Sering kali kita tidak menyadari betapa besarnya dampak dari satu kalimat pendek yang keluar dari mulut kita. Kata-kata yang kita ucapkan memiliki kekuatan untuk membangun semangat seseorang yang sedang terpuruk, namun di saat yang sama juga memiliki ketajaman untuk menghancurkan harga diri orang lain dalam sekejap. Kita mungkin menganggap kritikan pedas atau gosip kecil sebagai hal yang biasa, padahal bagi orang yang mendengarnya, kata-kata tersebut bisa menjadi luka batin yang membekas selama bertahun-tahun.
Alkitab memberikan gambaran yang sangat kuat bahwa lidah, meskipun merupakan anggota tubuh yang kecil, memiliki pengaruh yang sangat besar seperti kemudi pada kapal besar atau api kecil yang bisa menghanguskan hutan. Hidup dan mati dikuasai oleh lidah; ini berarti setiap kata yang kita lepaskan sebenarnya sedang menabur benih, entah itu benih kehidupan atau benih kehancuran. Sebagai orang percaya, kita dipanggil untuk memiliki standar bicara yang berbeda, di mana setiap kata yang keluar dari mulut kita seharusnya sudah melalui filter kasih dan kebenaran.
Menjaga lidah bukan berarti kita tidak boleh menegur atau berbicara jujur, melainkan tentang bagaimana kita menyampaikan kebenaran itu dengan motivasi untuk membangun, bukan menjatuhkan. Kata-kata yang penuh anugerah dan sedap didengar bukan berarti kata-kata yang penuh basa-basi, tetapi kata-kata yang lahir dari hati yang telah diubahkan oleh Tuhan. Saat kita memilih untuk tetap berkata baik meskipun kita sedang dikritik atau disakiti, kita sebenarnya sedang menunjukkan kedewasaan rohani dan membiarkan karakter Kristus terpancar melalui ucapan kita.

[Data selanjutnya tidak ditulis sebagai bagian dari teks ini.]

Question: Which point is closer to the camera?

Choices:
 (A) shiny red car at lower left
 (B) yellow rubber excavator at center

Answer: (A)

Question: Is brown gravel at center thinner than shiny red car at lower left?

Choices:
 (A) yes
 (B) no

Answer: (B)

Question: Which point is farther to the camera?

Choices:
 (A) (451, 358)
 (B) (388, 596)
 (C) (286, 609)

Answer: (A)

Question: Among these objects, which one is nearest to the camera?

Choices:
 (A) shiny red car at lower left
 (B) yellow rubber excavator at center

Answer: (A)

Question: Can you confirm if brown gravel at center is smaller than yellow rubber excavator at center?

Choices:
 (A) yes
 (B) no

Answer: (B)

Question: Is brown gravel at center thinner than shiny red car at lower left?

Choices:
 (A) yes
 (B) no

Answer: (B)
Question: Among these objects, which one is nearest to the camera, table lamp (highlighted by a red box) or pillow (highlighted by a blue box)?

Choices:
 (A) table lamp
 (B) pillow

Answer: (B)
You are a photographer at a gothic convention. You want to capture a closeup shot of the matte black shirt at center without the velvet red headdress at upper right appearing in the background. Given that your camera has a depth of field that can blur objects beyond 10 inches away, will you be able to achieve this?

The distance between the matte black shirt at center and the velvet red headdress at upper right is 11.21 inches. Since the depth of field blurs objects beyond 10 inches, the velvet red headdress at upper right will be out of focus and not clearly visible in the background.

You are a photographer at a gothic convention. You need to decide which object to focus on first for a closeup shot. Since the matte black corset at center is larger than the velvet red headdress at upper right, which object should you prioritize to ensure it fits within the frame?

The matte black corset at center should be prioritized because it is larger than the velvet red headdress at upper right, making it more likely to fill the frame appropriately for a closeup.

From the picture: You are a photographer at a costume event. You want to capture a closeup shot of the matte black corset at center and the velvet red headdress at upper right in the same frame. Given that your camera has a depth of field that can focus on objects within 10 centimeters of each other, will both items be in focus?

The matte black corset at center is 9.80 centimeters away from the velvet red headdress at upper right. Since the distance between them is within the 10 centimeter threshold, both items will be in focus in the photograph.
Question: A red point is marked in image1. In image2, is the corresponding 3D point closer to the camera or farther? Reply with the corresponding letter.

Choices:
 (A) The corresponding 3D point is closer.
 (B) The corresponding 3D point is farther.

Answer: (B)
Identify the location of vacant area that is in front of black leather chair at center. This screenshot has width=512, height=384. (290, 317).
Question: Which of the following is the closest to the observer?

Cobalah untuk merenungkan kembali pembicaraan Anda sepanjang hari ini—apakah lebih banyak keluhan, amarah, dan penghakiman, atau lebih banyak kata syukur dan penguatan bagi orang lain? Mintalah bantuan Roh Kudus untuk menjaga pintu bibir Anda agar tidak ada perkataan kotor atau sia-sia yang keluar. Jadikanlah ucapan Anda sebagai “obat” bagi mereka yang sedang terluka dan sebagai terang di tengah kegelapan, karena melalui cara kita berbicaraanlah orang lain bisa merasakan kasih Tuhan yang nyata.